La enfermera miró más allá de mí, hacia la habitación de Sophie.

Entonces bajó la voz.

“No ha estado comiendo mucho”, dijo. “Le gusta el té de menta. No el de la cafetería. Hay una tienda a dos cuadras”.

Era una información tan insignificante.

Y sin embargo, casi me destruye.

Té de menta.

Sophie lo bebía siempre que se sentía ansiosa. Solía ​​prepararlo por la noche en nuestra cocina, sujetando la taza con ambas manos mientras el vapor le rozaba la cara.

Asentí con la cabeza.

“Gracias.”

Fui a ver a mi amigo, pero apenas recuerdo la conversación. Mark estaba recostado sobre almohadas, pálido pero alerta después de la cirugía, e inmediatamente notó que algo andaba mal.

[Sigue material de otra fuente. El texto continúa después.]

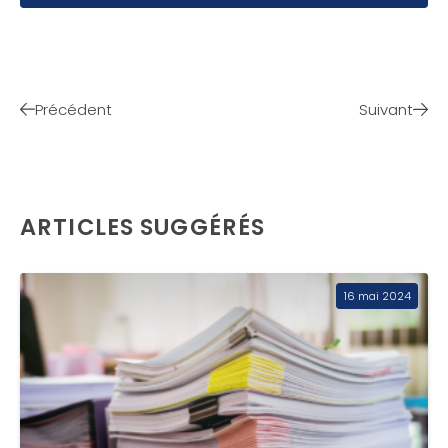
Précédent
Suivant
ARTICLES SUGGÉRÉS
16 mai 2024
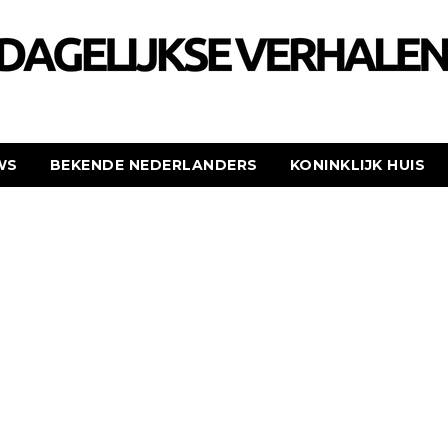
WS
BEKENDE NEDERLANDERS
KONINKLIJK HUIS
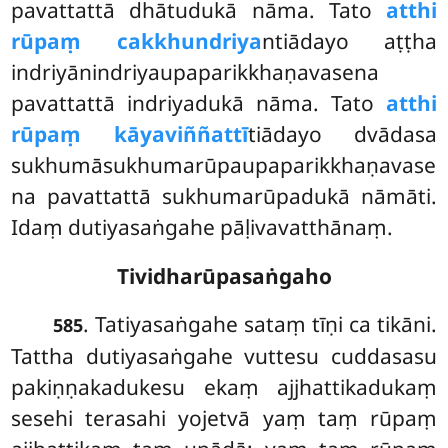
pavattattā dhātudukā nāma. Tato
atthi
rūpaṃ cakkhundriya
ntiādayo aṭṭha
indriyānindriyaupaparikkhaṇavasena
pavattattā indriyadukā nāma. Tato
atthi
rūpaṃ kāyaviññattī
tiādayo dvādasa
sukhumāsukhumarūpaupaparikkhaṇavase
na pavattattā sukhumarūpadukā nāmāti.
Idaṃ dutiyasaṅgahe pāḷivavatthānaṃ.
Tividharūpasaṅgaho
. Tatiyasaṅgahe sataṃ tīṇi ca tikāni.
585
Tattha dutiyasaṅgahe vuttesu cuddasasu
pakiṇṇakadukesu ekaṃ ajjhattikadukaṃ
sesehi terasahi yojetvā yaṃ taṃ rūpaṃ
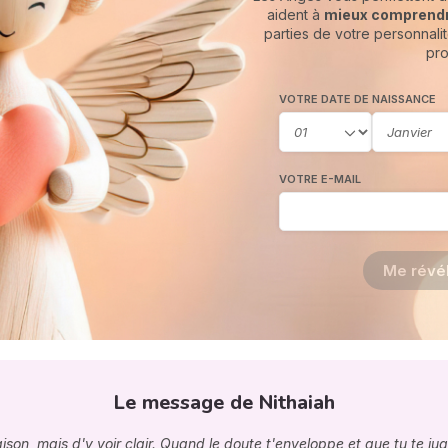
aident à
mieux comprendr
parties de votre personnalit
pro
VOTRE DATE DE NAISSANCE
VOTRE E-MAIL
Me révé
Le message de Nithaiah
son, mais d'y voir clair. Quand le doute t'enveloppe et que tu te juge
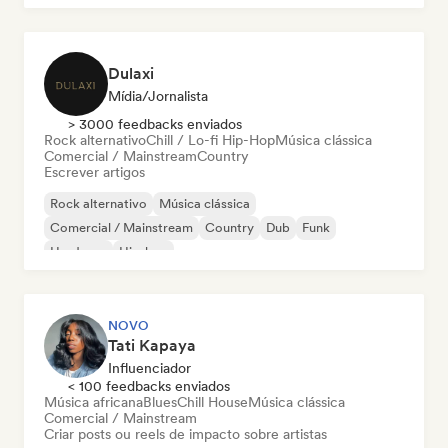
Dulaxi
Mídia/Jornalista
> 3000 feedbacks enviados
Rock alternativo
Chill / Lo-fi Hip-Hop
Música clássica
Comercial / Mainstream
Country
Escrever artigos
Rock alternativo
Música clássica
Comercial / Mainstream
Country
Dub
Funk
Hardcore
Hip-hop
NOVO
Tati Kapaya
Influenciador
< 100 feedbacks enviados
Música africana
Blues
Chill House
Música clássica
Comercial / Mainstream
Criar posts ou reels de impacto sobre artistas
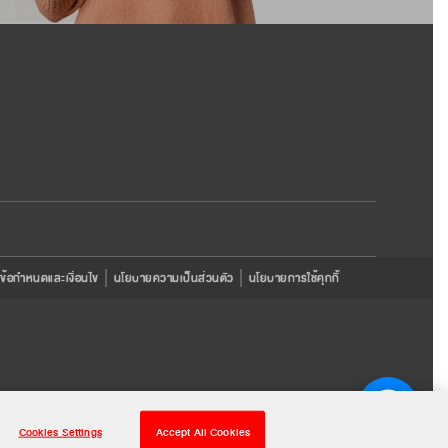
ข้อกำหนดและเงื่อนไข
นโยบายความเป็นส่วนตัว
นโยบายการใช้คุกกี้
Cookies Settings
Accept All Cookies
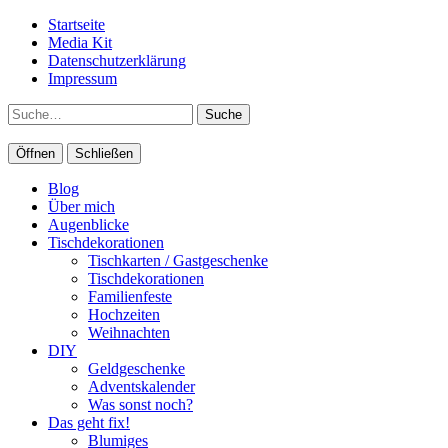
Startseite
Media Kit
Datenschutzerklärung
Impressum
Suche
Öffnen
Schließen
Blog
Über mich
Augenblicke
Tischdekorationen
Tischkarten / Gastgeschenke
Tischdekorationen
Familienfeste
Hochzeiten
Weihnachten
DIY
Geldgeschenke
Adventskalender
Was sonst noch?
Das geht fix!
Blumiges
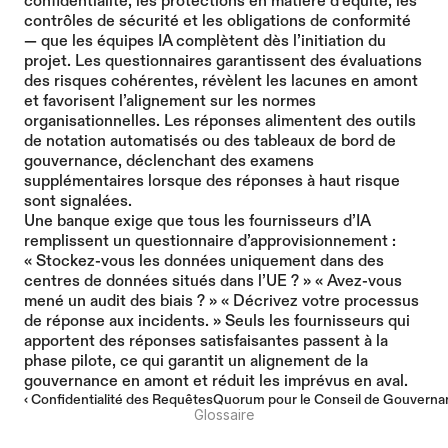
confidentialité, les protections en matière d’équité, les 
contrôles de sécurité et les obligations de conformité 
— que les équipes IA complètent dès l’initiation du 
projet. Les questionnaires garantissent des évaluations 
des risques cohérentes, révèlent les lacunes en amont 
et favorisent l’alignement sur les normes 
organisationnelles. Les réponses alimentent des outils 
de notation automatisés ou des tableaux de bord de 
gouvernance, déclenchant des examens 
supplémentaires lorsque des réponses à haut risque 
sont signalées.
Une banque exige que tous les fournisseurs d’IA 
remplissent un questionnaire d’approvisionnement : 
« Stockez-vous les données uniquement dans des 
centres de données situés dans l’UE ? » « Avez-vous 
mené un audit des biais ? » « Décrivez votre processus 
de réponse aux incidents. » Seuls les fournisseurs qui 
apportent des réponses satisfaisantes passent à la 
phase pilote, ce qui garantit un alignement de la 
gouvernance en amont et réduit les imprévus en aval.
‹ Confidentialité des Requêtes
Quorum pour le Conseil de Gouverna
Glossaire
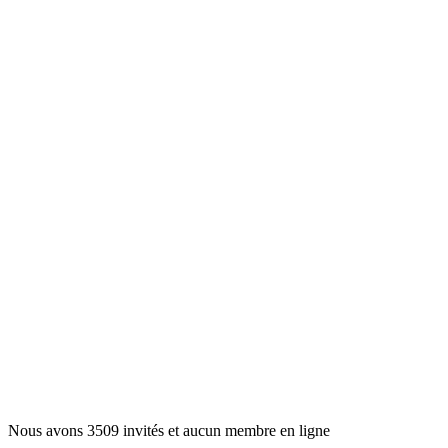
Embarquement, l
Nous avons 3509 invités et aucun membre en ligne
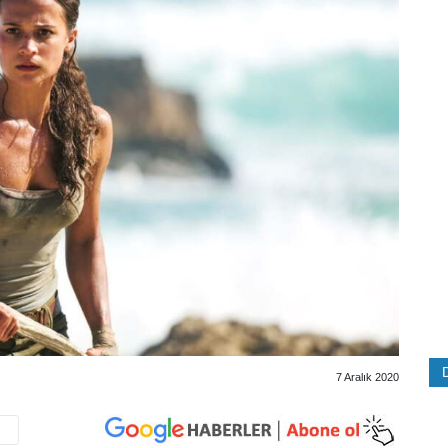
7 Aralık 2020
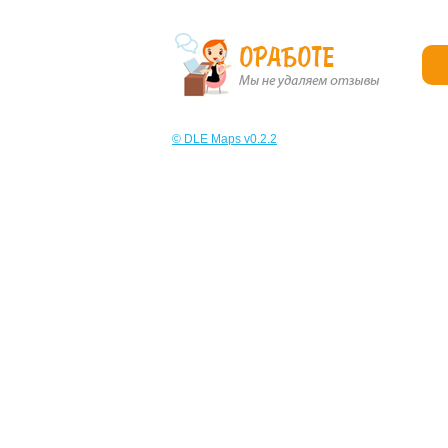
© DLE Maps v0.2.2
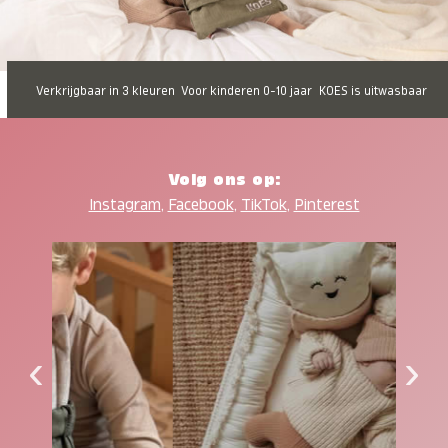
Verkrijgbaar in 3 kleuren
Voor kinderen 0-10 jaar
KOES is uitwasbaar
Volg ons op:
Instagram
,
Facebook
,
TikTok
,
Pinterest
‹
›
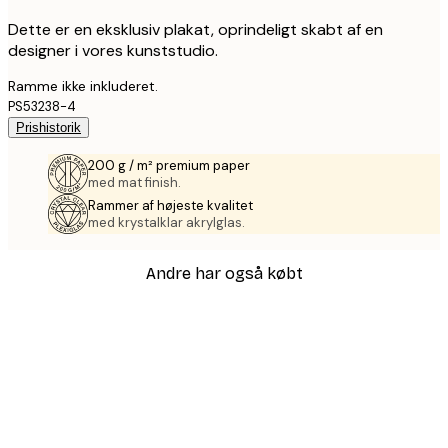
Dette er en eksklusiv plakat, oprindeligt skabt af en
designer i vores kunststudio.
Ramme ikke inkluderet.
PS53238-4
Prishistorik
200 g / m² premium paper
med mat finish.
Rammer af højeste kvalitet
med krystalklar akrylglas.
Andre har også købt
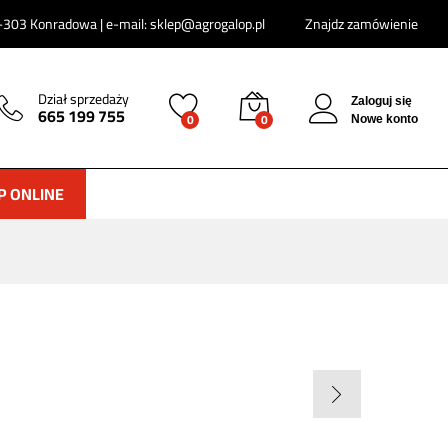
303 Konradowa | e-mail: sklep@agrogalop.pl
Znajdz zamówienie
Dział sprzedaży
Zaloguj się
665 199 755
0
0
Nowe konto
P ONLINE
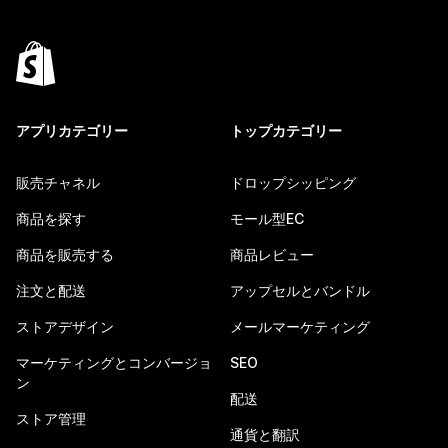
アプリカテゴリー
トップカテゴリー
販売チャネル
ドロップシッピング
商品を探す
モール型EC
商品を販売する
商品レビュー
注文と配送
アップセルとバンドル
ストアデザイン
メールマーケティング
マーケティングとコンバージョ
SEO
ン
配送
ストア管理
通貨と翻訳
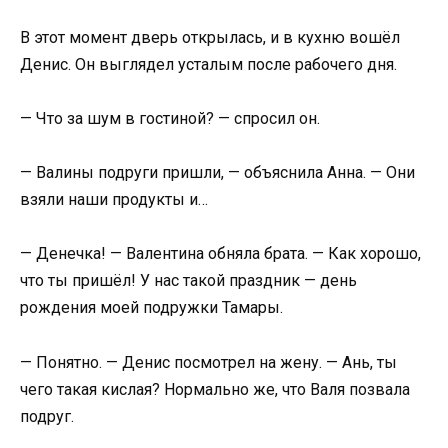
В этот момент дверь открылась, и в кухню вошёл
Денис. Он выглядел усталым после рабочего дня.
— Что за шум в гостиной? — спросил он.
— Валины подруги пришли, — объяснила Анна. — Они
взяли наши продукты и…
— Денечка! — Валентина обняла брата. — Как хорошо,
что ты пришёл! У нас такой праздник — день
рождения моей подружки Тамары.
— Понятно. — Денис посмотрел на жену. — Ань, ты
чего такая кислая? Нормально же, что Валя позвала
подруг.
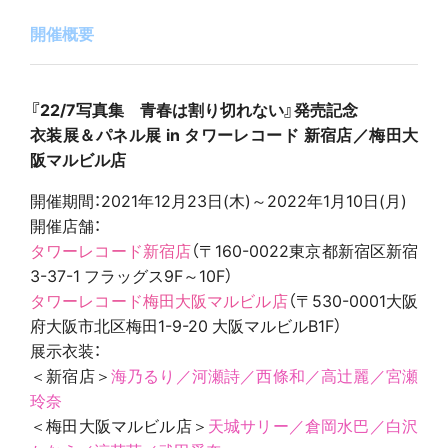
開催概要
『22/7写真集 青春は割り切れない』発売記念
衣装展＆パネル展 in タワーレコード 新宿店／
梅田大
阪マルビル店
開催期間：2021年
12月23日(木)～2022年1月10日(月)
開催店舗：
タワーレコード新宿店
（〒160-0022東京都新宿区新宿
3-37-1 フラッグス9F～10F）
タワーレコード梅田大阪マルビル店
（〒530-0001大阪
府大阪市北区梅田1-9-20 大阪マルビルB1F）
展示衣装：
＜新宿店＞
海乃るり／河瀬詩／西條和／
高辻麗／
宮瀬
玲奈
＜梅田大阪マルビル店＞
天城サリー／
倉岡水巴／白沢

—Hombre —dijo, entrecerrando los ojos—, tienes peor aspecto que yo.

Intenté sonreír.

No funcionó.

“Vi a Sophie.”

La expresión de Mark se suavizó. “¿Aquí?”

Asentí con la cabeza.

“Con bata de paciente.”

Se quedó callado un momento.

Entonces dijo: “¿No lo sabías?”

La habitación pareció encogerse.

Lo miré fijamente.

“¿Qué?”

Mark cerró los ojos brevemente. “Ethan…”

“¿Lo sabías?”

Su silencio respondió por él.

Me aparté de la cama.

“¿Sabías que Sophie estaba enferma?”

—No todo —dijo rápidamente—. No los detalles. Solo que se había estado sometiendo a pruebas.

“¿Y no me lo dijiste?”

“Me pidió que no lo hiciera.”

Esta vez la traición fue diferente, pero aun así dolió.

“¿Cómo lo supiste?”

Mark se pasó la mano por la cara. «Porque llamó a mi esposa después de una de sus citas. No tenía a nadie más cerca. Claire la llevó a casa dos veces».

Sentí un nudo en el estómago.

Claire.

La esposa de Mark.

Alguien ajeno a nuestro matrimonio había estado ayudando a Sophie mientras yo dormía en mi apartamento y me decía a mí mismo que la distancia era curativa.